▶ Brief:
Write out the article on proposed cuts to the Royal Marines and their amphibious ships in full, word for word.

▶ Text passage:
-----

Cutting the number of Royal Marines and two of their amphibious ships would "significantly undermine" UK security, MPs have warned.


The Defence Committee said ministers risked being “totally at odds with strategic reality” amid speculation that up to 2,000 marines could be lost as part of a government review.

The Royal Marines have already seen their numbers drop from 7,020 to 6,580 since 2011 – and more cuts could see a further 30% reduction.

"Given the disproportionate contribution the Royal Marines make to defence and the sheer range and versatility of their military skills, both they and the country's security would be significantly undermined," the report says.

The report adds that scrapping HMS Albion and HMS Bulwark could prevent them from carrying out "substantial" amphibious landings.

The committee say the ships are "essential for landing personnel, heavy equipment and supplies on a beach" and "their disposal would remove any prospect of the Armed Forces achieving a successful amphibious landing with a substantial force".

“Every other major defence power is seeking to increase its amphibious capabilities at the very time that the UK may be forced prematurely to abandon them," it adds.

The leaked proposals are from the National Security Capability Review (NSCR), which the Defence Committee claims has been carried out behind closed doors without enough input from experts.

Defence Committee chairman Dr Julian Lewis said the plans, were they to go ahead, would highlight the “desperate inadequacy” of Britain’s defence budget, after he was told in January that the ships were not due to leave service until 2033 and 2034.

"We must reinstate a target of around 3 per cent of GDP – the percentage which we spent right up to the mid-1990s, long after the ‘peace dividend’ cuts, at the end of the Cold War, had been made," he said.

He added that without extra funding the Royal Marines will be “reduced to a level far below the critical mass needed to sustain them as a high-readiness Commando force”.

Shadow Defence Secretary, Nia Griffith, said: “The defence review that is currently underway must be driven by strategy and a clear sense of the personnel and equipment that are necessary to Britain’s defences.

“This cannot simply be about making further short-sighted and damaging cuts to our national security, the sad hallmark of Conservative Defence policy to date.”

-----

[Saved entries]
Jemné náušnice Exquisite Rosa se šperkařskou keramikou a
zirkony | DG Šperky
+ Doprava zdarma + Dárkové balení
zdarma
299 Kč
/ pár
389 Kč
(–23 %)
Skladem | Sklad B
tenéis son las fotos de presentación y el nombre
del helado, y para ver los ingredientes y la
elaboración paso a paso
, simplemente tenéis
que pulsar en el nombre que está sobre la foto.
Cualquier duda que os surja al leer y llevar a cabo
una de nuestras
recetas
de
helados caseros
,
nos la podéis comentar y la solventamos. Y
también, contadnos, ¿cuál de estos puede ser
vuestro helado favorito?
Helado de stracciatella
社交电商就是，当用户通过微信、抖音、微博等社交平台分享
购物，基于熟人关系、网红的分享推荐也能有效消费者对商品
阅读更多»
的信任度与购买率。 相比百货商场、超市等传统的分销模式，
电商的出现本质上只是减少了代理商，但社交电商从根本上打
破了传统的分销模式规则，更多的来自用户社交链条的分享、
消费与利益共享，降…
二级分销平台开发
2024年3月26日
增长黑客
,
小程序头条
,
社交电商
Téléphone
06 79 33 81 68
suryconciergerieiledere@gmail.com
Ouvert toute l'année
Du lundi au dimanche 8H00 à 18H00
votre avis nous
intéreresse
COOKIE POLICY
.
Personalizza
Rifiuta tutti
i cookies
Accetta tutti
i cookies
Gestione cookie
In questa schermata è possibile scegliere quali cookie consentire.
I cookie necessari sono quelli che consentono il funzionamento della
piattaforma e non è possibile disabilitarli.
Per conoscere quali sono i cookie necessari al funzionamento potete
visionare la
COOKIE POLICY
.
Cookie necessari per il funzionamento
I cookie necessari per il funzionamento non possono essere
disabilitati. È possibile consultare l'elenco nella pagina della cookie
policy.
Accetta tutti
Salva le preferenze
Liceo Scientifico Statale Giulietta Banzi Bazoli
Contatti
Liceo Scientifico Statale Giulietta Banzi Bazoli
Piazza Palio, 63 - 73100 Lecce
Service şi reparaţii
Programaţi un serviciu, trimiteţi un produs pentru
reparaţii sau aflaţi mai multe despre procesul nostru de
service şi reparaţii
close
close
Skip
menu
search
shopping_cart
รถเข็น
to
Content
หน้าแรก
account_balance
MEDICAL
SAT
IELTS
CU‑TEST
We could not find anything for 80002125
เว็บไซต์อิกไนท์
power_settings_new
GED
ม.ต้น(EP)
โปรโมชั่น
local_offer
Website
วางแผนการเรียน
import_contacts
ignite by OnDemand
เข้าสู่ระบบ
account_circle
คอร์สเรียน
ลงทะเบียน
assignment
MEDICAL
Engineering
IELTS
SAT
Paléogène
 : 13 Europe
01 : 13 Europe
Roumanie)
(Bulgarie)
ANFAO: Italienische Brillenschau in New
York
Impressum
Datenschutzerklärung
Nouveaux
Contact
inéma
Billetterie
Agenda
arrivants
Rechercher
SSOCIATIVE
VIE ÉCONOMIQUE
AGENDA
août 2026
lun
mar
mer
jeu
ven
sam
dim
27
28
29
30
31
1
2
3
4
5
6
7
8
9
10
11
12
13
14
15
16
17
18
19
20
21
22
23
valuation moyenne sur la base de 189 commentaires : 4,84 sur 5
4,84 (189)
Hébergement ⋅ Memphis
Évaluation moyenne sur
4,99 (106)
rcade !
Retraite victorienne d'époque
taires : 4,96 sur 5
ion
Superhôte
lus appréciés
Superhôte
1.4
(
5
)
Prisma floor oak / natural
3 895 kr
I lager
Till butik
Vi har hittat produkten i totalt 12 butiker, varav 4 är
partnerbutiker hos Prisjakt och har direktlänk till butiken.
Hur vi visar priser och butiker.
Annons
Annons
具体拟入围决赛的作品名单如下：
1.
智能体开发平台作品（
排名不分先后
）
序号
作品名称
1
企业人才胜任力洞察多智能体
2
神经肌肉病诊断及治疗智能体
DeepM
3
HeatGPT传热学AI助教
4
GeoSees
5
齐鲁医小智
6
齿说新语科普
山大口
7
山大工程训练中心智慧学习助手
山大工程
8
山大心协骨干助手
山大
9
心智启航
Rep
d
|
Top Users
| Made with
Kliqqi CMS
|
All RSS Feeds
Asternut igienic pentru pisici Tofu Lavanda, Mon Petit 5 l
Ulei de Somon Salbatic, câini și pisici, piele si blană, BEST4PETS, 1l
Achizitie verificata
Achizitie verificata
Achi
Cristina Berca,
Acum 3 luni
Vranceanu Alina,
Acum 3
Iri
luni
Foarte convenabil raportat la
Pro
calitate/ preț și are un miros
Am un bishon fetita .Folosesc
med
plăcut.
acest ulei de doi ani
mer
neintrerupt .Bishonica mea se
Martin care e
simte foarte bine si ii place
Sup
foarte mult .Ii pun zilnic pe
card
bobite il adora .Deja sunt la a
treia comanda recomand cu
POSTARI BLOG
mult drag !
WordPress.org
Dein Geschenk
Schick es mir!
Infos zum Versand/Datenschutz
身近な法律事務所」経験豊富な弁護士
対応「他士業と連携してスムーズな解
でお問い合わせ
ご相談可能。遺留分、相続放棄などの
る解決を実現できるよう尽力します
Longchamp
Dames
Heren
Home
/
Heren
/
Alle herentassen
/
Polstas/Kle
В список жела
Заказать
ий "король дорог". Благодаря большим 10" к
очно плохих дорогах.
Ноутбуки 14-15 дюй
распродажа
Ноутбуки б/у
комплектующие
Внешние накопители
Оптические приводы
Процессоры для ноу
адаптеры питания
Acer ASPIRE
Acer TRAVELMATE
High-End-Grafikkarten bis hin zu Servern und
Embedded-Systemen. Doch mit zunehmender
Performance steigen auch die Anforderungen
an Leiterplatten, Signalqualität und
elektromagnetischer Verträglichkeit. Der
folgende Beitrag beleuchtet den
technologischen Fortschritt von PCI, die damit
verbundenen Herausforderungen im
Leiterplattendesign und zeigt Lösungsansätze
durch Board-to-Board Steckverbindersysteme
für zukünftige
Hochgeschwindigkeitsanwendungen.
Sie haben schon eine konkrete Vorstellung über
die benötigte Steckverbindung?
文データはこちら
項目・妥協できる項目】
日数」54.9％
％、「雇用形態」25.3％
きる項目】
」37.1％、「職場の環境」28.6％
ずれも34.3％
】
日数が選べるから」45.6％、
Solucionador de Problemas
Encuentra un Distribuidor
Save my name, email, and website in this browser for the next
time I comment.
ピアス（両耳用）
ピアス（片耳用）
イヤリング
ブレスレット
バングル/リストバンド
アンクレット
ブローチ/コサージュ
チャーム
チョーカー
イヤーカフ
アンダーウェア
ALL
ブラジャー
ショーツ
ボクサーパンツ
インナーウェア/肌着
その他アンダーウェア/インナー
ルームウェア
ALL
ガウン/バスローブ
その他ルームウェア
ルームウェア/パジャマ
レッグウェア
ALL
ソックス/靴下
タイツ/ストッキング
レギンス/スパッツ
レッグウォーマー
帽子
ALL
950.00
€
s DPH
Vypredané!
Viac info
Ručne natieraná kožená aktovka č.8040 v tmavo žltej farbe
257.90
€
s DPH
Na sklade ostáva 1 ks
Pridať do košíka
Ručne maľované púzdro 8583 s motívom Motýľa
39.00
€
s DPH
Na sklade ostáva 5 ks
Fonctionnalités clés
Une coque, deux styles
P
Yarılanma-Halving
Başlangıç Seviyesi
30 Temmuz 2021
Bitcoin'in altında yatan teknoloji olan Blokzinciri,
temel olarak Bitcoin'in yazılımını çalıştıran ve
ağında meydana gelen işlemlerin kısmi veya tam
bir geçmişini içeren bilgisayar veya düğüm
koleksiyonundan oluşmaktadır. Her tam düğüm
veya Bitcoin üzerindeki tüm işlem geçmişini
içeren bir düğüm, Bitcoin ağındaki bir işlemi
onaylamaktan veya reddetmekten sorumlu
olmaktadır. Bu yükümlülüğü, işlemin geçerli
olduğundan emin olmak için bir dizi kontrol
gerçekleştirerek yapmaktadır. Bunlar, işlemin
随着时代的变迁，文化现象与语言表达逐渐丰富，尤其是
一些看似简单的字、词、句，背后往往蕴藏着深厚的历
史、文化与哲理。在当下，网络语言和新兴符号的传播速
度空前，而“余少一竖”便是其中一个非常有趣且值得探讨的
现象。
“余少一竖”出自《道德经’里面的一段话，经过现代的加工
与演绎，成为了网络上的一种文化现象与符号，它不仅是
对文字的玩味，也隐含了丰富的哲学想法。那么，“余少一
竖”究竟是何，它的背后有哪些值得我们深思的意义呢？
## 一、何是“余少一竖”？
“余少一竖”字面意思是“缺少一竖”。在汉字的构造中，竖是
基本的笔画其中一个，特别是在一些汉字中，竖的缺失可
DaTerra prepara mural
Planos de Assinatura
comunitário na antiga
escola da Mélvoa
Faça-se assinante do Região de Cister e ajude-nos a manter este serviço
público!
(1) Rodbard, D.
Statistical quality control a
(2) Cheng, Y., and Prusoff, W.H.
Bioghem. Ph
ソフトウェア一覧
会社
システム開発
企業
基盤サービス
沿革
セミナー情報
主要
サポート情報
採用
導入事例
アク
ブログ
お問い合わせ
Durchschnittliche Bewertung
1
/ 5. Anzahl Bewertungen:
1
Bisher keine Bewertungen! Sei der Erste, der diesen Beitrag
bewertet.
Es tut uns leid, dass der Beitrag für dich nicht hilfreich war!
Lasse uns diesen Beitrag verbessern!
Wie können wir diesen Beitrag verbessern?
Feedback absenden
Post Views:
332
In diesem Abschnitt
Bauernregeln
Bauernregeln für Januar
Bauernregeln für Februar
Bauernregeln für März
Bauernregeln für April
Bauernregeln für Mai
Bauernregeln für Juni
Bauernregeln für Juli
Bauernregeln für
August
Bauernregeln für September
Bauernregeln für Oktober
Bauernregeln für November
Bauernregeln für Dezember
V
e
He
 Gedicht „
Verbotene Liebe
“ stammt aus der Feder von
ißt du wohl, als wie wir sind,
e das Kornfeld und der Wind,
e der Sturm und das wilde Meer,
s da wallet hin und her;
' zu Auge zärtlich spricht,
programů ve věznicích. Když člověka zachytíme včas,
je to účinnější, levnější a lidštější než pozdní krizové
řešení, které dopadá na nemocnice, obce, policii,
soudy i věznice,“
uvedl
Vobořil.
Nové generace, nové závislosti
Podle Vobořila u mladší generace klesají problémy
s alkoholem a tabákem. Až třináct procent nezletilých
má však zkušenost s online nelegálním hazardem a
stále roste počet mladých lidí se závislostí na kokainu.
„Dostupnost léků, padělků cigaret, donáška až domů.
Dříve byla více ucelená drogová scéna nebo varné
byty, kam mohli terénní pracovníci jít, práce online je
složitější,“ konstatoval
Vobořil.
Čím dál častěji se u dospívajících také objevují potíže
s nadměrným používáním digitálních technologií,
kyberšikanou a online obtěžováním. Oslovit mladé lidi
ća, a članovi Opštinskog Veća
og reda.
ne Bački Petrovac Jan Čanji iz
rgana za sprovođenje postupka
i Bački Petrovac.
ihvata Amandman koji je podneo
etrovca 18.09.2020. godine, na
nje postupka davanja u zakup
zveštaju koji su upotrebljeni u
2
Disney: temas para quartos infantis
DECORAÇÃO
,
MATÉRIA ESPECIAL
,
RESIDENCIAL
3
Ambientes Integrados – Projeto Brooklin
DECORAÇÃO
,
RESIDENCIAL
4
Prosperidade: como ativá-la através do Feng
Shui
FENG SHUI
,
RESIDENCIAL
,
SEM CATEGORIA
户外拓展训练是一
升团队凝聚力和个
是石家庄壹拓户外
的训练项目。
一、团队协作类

-----

▶ Task solution:
Cutting the number of Royal Marines and two of their amphibious ships would "significantly undermine" UK security, MPs have warned.


The Defence Committee said ministers risked being “totally at odds with strategic reality” amid speculation that up to 2,000 marines could be lost as part of a government review.

The Royal Marines have already seen their numbers drop from 7,020 to 6,580 since 2011 – and more cuts could see a further 30% reduction.

"Given the disproportionate contribution the Royal Marines make to defence and the sheer range and versatility of their military skills, both they and the country's security would be significantly undermined," the report says.

The report adds that scrapping HMS Albion and HMS Bulwark could prevent them from carrying out "substantial" amphibious landings.

The committee say the ships are "essential for landing personnel, heavy equipment and supplies on a beach" and "their disposal would remove any prospect of the Armed Forces achieving a successful amphibious landing with a substantial force".

“Every other major defence power is seeking to increase its amphibious capabilities at the very time that the UK may be forced prematurely to abandon them," it adds.

The leaked proposals are from the National Security Capability Review (NSCR), which the Defence Committee claims has been carried out behind closed doors without enough input from experts.

Defence Committee chairman Dr Julian Lewis said the plans, were they to go ahead, would highlight the “desperate inadequacy” of Britain’s defence budget, after he was told in January that the ships were not due to leave service until 2033 and 2034.

"We must reinstate a target of around 3 per cent of GDP – the percentage which we spent right up to the mid-1990s, long after the ‘peace dividend’ cuts, at the end of the Cold War, had been made," he said.

He added that without extra funding the Royal Marines will be “reduced to a level far below the critical mass needed to sustain them as a high-readiness Commando force”.

Shadow Defence Secretary, Nia Griffith, said: “The defence review that is currently underway must be driven by strategy and a clear sense of the personnel and equipment that are necessary to Britain’s defences.

“This cannot simply be about making further short-sighted and damaging cuts to our national security, the sad hallmark of Conservative Defence policy to date.”